Since when did researchers decide to start titling their papers like clickbait YouTube videos?

The “Stop doing [conventional thing]!” title formula is, for whatever reason, the title that I always find the most annoying.

djoldman - a month ago

> ... much better alternatives such as the variance-ratio criterion (VRC) of Calinski and Harabasz [6], the Bayesian Information Criterion (BIC), or the Gap statistics should always be preferred instead.

That's fair.

And: clustering algorithms are unsupervised by definition, therefore there is no correct answer.

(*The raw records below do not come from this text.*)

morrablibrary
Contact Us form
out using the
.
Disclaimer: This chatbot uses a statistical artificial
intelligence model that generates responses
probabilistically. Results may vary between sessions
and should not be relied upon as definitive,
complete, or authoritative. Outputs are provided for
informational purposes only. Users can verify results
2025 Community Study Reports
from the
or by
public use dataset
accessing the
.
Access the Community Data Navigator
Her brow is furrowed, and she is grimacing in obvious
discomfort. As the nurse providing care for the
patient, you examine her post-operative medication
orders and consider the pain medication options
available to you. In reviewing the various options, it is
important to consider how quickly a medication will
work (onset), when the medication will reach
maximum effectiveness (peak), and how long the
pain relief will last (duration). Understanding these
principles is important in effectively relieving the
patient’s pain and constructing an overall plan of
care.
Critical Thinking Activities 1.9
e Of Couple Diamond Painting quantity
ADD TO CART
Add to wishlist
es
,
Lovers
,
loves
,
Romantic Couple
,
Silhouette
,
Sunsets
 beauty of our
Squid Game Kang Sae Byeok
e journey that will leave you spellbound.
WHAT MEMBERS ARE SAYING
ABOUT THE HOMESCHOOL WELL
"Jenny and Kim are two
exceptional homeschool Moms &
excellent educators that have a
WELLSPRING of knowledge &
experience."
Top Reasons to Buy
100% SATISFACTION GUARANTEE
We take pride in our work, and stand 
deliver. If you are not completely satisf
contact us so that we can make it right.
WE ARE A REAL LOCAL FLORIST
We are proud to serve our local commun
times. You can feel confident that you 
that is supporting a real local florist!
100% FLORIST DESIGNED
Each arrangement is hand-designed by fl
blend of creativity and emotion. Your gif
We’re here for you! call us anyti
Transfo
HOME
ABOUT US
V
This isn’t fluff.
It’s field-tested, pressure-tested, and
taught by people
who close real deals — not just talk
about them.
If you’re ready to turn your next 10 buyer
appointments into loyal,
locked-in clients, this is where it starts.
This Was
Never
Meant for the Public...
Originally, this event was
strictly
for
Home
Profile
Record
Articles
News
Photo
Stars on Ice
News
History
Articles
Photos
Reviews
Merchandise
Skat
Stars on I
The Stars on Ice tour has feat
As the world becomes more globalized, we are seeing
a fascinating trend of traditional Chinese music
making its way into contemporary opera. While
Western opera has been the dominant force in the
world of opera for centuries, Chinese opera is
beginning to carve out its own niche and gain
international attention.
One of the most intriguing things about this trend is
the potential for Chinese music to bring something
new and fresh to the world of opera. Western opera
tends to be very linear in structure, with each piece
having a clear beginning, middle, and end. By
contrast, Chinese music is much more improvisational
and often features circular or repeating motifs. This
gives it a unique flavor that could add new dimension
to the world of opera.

In my experience, the use case almost always controls which algorithm (k-means, DBSCAN, etc.) will be best as well as the parameters chosen, e.g. k if that is available.

tetris11 - a month ago

I always used the silhoutte method (mostly because it generated cool art), and I'm happy to see it works well for large K, though fails at K=1

pbronez - a month ago

Paper points out that K-means is a special case of gaussian mixture modeling that makes lots of assumptions about the data. As always, understanding the statistical assumptions behind your model is absolutely essential.

egberts1 - a month ago

But, but BUT credit card fraud divisions make heavy use of these "hockey-sticks" in K-means.

esafak - a month ago

Clustering is a poorly defined task. What constitutes a cluster, separation by euclidean distance? That's not scale invariant.

The representation and clustering algorithm should be optimized for the downstream task.

Der_Einzige - a month ago

Stop using K-means. HDBScan in its GPU implementation in CuML is probably superior, yes even on your "very large" datasets (A100s can be rented for less than 1$ an hour).

rgavuliak - a month ago

Elbow method was never working well in practice. In my over a decade of experience I am yet to see a significant separation in the chart.

bbstats - a month ago

Also, stop using k-means

jb1991 - a month ago

This seems a bit like a knee-jerk reaction.